Step 7 Lite is an IDE (integrated development environment) for use by automation specialists to engineer and program solutions to automation problems. Some basic aspects of the processes by which automation systems are programmed need to be grasped in order to understand the design of the Step 7 Lite system and the significance of its performance-centered features. They offer the following brief background to set the stage.
Most equipment of modern automation is controlled by software running on specialized computers called PLCs (Programmable Logic Controllers). The systems controlled by PLCs vary tremendously, with applications in chemical process control, manufacturing, machining, power distribution, transit, and many other fields. Automation applications can range in complexity from a motorized window shades and simple panel to operate the lights in a conference room to a completely automated brewery in which the machinery for everything—from mixing ingredients and dispensing to controlling the brewing process and even filling and sealing of bottles is under programmed control.

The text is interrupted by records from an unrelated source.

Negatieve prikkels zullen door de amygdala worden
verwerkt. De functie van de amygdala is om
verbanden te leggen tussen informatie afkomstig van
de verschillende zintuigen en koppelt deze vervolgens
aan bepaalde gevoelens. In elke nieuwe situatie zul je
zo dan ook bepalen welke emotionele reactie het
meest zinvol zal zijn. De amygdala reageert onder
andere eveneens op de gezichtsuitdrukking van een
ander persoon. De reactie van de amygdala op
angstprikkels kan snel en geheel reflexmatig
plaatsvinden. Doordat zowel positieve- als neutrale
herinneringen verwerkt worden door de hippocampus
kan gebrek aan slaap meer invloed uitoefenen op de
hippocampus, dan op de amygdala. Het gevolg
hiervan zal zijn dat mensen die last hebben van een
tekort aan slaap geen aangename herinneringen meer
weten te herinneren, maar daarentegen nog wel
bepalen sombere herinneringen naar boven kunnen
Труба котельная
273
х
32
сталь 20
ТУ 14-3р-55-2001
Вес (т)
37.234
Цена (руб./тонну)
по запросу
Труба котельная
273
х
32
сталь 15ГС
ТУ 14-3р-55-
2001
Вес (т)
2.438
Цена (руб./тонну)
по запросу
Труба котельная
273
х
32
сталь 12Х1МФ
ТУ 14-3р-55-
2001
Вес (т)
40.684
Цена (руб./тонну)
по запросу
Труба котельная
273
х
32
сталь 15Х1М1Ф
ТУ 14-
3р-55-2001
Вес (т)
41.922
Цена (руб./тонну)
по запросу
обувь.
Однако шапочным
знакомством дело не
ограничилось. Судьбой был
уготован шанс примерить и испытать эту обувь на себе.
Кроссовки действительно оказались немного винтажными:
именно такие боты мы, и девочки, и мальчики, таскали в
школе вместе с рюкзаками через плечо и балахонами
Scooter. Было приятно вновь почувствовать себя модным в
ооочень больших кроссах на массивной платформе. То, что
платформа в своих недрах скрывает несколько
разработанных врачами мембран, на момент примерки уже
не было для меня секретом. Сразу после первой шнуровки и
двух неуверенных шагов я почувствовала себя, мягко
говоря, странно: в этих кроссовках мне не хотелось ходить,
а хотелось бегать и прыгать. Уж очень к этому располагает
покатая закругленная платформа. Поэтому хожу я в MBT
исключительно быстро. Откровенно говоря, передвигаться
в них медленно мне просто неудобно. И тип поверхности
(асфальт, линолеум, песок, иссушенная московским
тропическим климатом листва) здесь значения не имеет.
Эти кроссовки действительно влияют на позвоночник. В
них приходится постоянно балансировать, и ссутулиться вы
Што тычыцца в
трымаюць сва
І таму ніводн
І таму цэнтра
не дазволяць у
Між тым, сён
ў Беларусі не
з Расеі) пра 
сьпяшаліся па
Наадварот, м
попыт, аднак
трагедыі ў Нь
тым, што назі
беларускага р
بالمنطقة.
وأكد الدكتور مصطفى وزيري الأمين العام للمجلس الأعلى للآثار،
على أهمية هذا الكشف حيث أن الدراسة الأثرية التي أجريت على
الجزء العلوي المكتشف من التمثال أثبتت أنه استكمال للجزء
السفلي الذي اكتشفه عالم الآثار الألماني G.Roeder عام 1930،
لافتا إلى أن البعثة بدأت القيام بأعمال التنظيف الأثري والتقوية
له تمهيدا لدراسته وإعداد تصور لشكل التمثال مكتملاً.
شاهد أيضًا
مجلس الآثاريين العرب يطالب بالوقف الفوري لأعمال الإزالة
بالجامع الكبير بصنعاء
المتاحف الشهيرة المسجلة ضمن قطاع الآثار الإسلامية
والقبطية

Companies such as Siemens AG produce lines of modular computer components that can be combined and configured in many different ways to monitor and operate various equipment to support such highly varied needs. In a representative system, a Central Processor Unit (CPU) is combined with a number of input/output (I/O) modules that connect with actuators and sensors in the automation equipment itself. The programs that run on the PLC are planned, written, and debugged by automation programmers using running development software on conventional laptop computers or desktop or workstations. The programs produced by the development software must be downloaded to the PLC itself to operate the equipment.
Automation programming is an exacting profession engineering requiring great attention to detail, mastery of specialized concepts and terminology, and systematic discipline to avoid or eliminate errors. The associated risks with undiscovered errors in PLC code can be enormous. A bug lurking in a PLC program could destroy an expensive piece of material being machined, require the repair of costly equipment, or even lead to injury of personnel.